With more than 90 strikes absorbed after nine minutes, you didn’t need to be an expert to know Stamann needed a third-round finish.
His corner stressed that to him between rounds and despite being 2-0 up, Merab still pressed the issues as he searched for a stoppage of his own. That approach, while exciting to watch, is risky.
He almost got stung with a flying knee at one stage, laughed it off and found himself on the receiving end of a takedown reversal as Stamann finished strong. Ultimately, it was too late.
Merab is impressive but needs to improve his fight management as he continues gaining traction in a difficult division stacked with contenders – inviting unnecessary danger trying to finish, rather than keeping his distance and picking Stamann apart at range.
He completed five takedowns and 47 head strikes at distance, so his tactics were clearly working.
Despite another impressive display, he’ll have to be even better and more nuanced with his attacks as the challenges get tougherr, not least with callouts like these:
Prelim results, with no finishes for the first time since jan. 16
Six fights, one dramatic finish in the featured prelim, but no KO or submission finishes on the prelim card this time around – the first time that’s happened since Holloway-Kattar in January.
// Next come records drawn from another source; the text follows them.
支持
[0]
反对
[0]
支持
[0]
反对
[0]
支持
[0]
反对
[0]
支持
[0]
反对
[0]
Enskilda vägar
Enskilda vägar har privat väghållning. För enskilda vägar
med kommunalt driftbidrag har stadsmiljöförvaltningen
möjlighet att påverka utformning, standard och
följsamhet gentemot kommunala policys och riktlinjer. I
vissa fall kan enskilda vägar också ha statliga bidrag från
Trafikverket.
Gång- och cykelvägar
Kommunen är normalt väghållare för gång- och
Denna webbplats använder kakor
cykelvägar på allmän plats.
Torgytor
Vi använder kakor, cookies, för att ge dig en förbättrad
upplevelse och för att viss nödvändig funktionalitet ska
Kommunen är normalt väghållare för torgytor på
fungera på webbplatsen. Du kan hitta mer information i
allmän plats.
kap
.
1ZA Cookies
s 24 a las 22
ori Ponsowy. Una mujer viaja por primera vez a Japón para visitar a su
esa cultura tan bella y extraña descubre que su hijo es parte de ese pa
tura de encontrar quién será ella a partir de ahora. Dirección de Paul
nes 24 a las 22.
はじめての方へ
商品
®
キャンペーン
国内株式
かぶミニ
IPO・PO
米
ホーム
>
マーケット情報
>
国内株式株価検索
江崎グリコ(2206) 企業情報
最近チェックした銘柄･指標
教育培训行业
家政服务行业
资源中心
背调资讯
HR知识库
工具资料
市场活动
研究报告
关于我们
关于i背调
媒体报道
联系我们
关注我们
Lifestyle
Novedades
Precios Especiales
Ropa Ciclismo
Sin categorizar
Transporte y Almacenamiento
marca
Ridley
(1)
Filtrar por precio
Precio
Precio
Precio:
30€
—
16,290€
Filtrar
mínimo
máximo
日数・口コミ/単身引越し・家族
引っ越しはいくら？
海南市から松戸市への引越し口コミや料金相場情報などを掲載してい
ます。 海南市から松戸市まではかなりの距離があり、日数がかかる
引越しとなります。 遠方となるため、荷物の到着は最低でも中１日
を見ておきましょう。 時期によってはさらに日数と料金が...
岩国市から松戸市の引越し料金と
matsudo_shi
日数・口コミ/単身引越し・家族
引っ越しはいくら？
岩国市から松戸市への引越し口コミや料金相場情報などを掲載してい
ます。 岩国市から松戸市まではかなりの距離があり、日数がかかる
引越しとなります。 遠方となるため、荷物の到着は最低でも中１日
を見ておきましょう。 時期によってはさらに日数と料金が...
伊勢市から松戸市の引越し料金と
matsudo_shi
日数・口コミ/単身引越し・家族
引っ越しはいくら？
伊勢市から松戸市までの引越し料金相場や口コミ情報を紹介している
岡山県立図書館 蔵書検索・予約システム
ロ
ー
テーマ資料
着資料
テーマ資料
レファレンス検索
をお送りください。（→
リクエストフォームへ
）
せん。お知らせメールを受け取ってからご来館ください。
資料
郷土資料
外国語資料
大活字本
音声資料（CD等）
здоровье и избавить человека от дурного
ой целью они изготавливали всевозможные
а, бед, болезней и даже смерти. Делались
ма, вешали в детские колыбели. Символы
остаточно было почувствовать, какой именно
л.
In the featherweight division, Felipe Colares outlasted Luke Sanders (29-28 x 3), before Greek middleweight Andreas Michailidis earned his first Octagon win vs. KB Bhullar (30-27 x 2, 29-28).
Women’s strawweight prospect Loma Lookboonmee was the card’s biggest favourite but was made to work for her second straight win, going a full 15 minutes against Sam Hughes (29-28 x 3), ultimately securing successive Octagon victories having beaten Jinh Yu Frey last October.
Brazilian flyweight Poliana Botelho was stunned to lose via split decision against Luana Carolina in their catchweight bout (128.5lbs), made worse by the fact her compatriot came in over the 126lb-limit and absorbed the more impactful strikes (87 total, 34 significant) over 15 minutes.
Afterwards, there was another split decision result as featherweight T.J. Brown won 29-28 on two judges’ scorecards against a similarly puzzled Kai Kamaka III, who had a second-round knockdown and was more efficient with his striking – despite having less volume by comparison.
Kai Kamaka III
55% total efficiency: 85 landed, 155 thrown
48% significant strikes: 61 of 128 attempted
45%: 110 of 243 thrown
39%: 82 of 211 attempted
In the featured prelim: Randa Markos was disqualified for landing an illegal upkick on Luana Pinheiro late in the first round, rendering the Brazilian incapacitated after a medical assessment.
If the result stands, it will mean she has lost five of her last six fights, dating back to a decision defeat by one-time strawweight title challenger Claudia Gadelha at UFC 239 two summers ago.
The decision felt harsh on first viewing and should be changed to a no-contest upon review – considering the upkick foul was accidental, Markos endured a long interval herself midway through the round after an eye poke needed a doctor’s assessment before she could continue.
Pinheiro was criticised for a delayed reaction before falling to the mat, laying there looking dazed and asked her translator if she lost the fight – suggesting she lost consciousness. Only she’ll know whether she was as hurt as visibly shown.